§ **Aufgabenstellung**:
Beantworte anhand des Textauszugs weiter unten die folgenden Fragen.
1. Wen schoss James im Affekt mit dem Ball ab?
2. Seit welchem Jahr besitzt Joel Embiid die französische Staatsbürgerschaft?
3. In welchen beiden Städten wurde Embiid von den Zuschauern ausgepfiffen und ausgebuht?

§ **Ausgewählter Textauszug**:

Der Gefühlsausbruch zeigt deutlich, wie viel Druck und Anspannung im US-Team trotz Favoritenrolle herrscht. Die phasenweise bärenstarken Serben haben die Amerikaner an den Rand der Verzweiflung getrieben – und so manchen auch mal die Nerven verlieren lassen. Wie James, der sich vom ständigen, hartnäckigen Stören der Gegner dazu hinreissen liess, Serbiens Superstar Nikola Jokic (29) im Affekt mit dem Ball abzuschiessen. Eine unrühmliche Aktion, für die er wie durch ein Wunder ungeschoren davonkam.
Embiids Entscheid nehmen ihm die Franzosen bis heute übel
Im Final gegen die Franzosen dürfte es nicht weniger ungemütlich werden. Und das hängt in erster Linie mit dem Namen Joel Embiid zusammen. Der Center der Philadelphia 76ers besitzt seit 2022 auch die französische Staatsbürgerschaft. Er liebäugelte zwischenzeitlich damit, für die Franzosen aufzulaufen, ehe er sich entschied, dem US-Team den Vorrang zu geben. Diesen Entschluss haben ihm die französischen Fans bis heute nie verziehen. Schon in den ersten Olympia-Partien in Lille und jetzt auch in Paris wird Embiid von den Zuschauern gnadenlos ausgepfiffen und ausgebuht.

§ **Bereitgestellte Daten**:
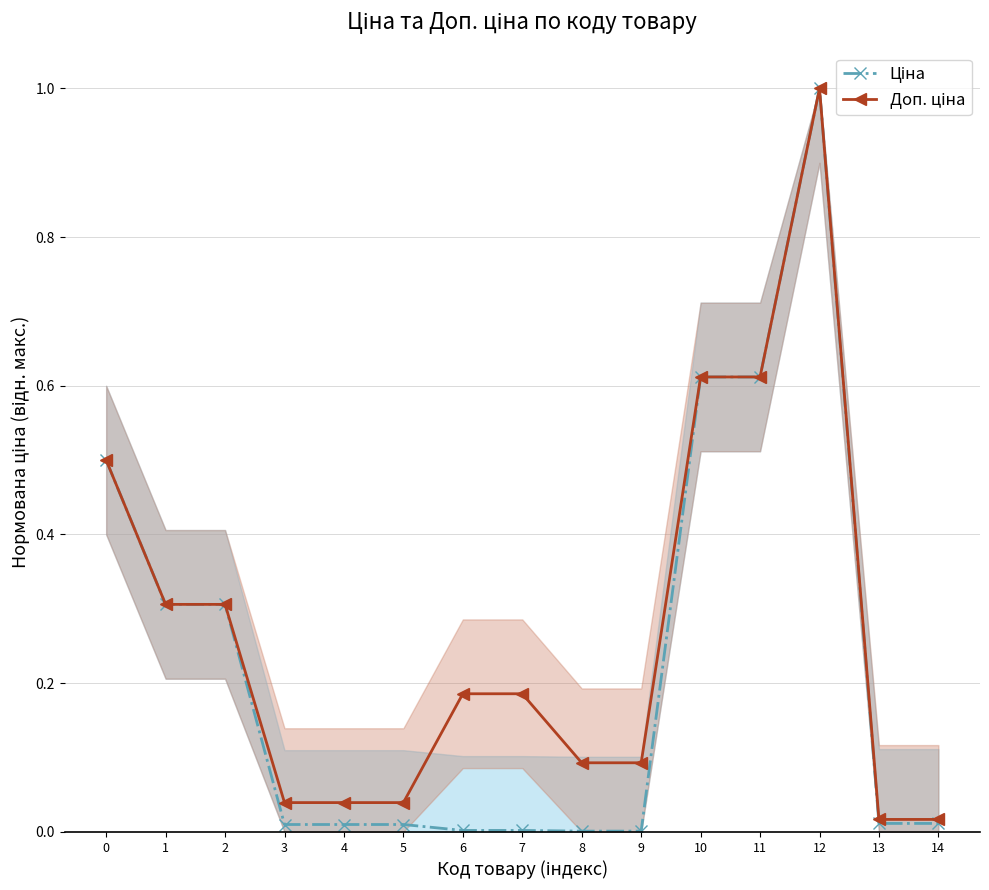

Rank the series by their average value, from highest to lowest.

Доп. ціна, Ціна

§ **Schriftliche Antwort**:
1. Serbiens Superstar Nikola Jokic
2. Seit 2022
3. In Lille und Paris